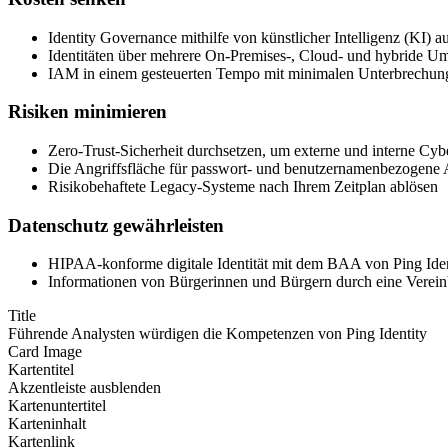
Identity Governance mithilfe von künstlicher Intelligenz (KI) a
Identitäten über mehrere On-Premises-, Cloud- und hybride 
IAM in einem gesteuerten Tempo mit minimalen Unterbrechun
Risiken minimieren
Zero-Trust-Sicherheit durchsetzen, um externe und interne Cyb
Die Angriffsfläche für passwort- und benutzernamenbezogene A
Risikobehaftete Legacy-Systeme nach Ihrem Zeitplan ablösen
Datenschutz gewährleisten
HIPAA-konforme digitale Identität mit dem BAA von Ping Iden
Informationen von Bürgerinnen und Bürgern durch eine Verei
Title
Führende Analysten würdigen die Kompetenzen von Ping Identity
Card Image
Kartentitel
Akzentleiste ausblenden
Kartenuntertitel
Karteninhalt
Kartenlink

= = = =

▶ [JOB ITEM]:
Copy out every line of the items above that contains the string "Identity". Case counts.

▶ [WRITTEN SOLUTION]:
Identity Governance mithilfe von künstlicher Intelligenz (KI) a
Führende Analysten würdigen die Kompetenzen von Ping Identity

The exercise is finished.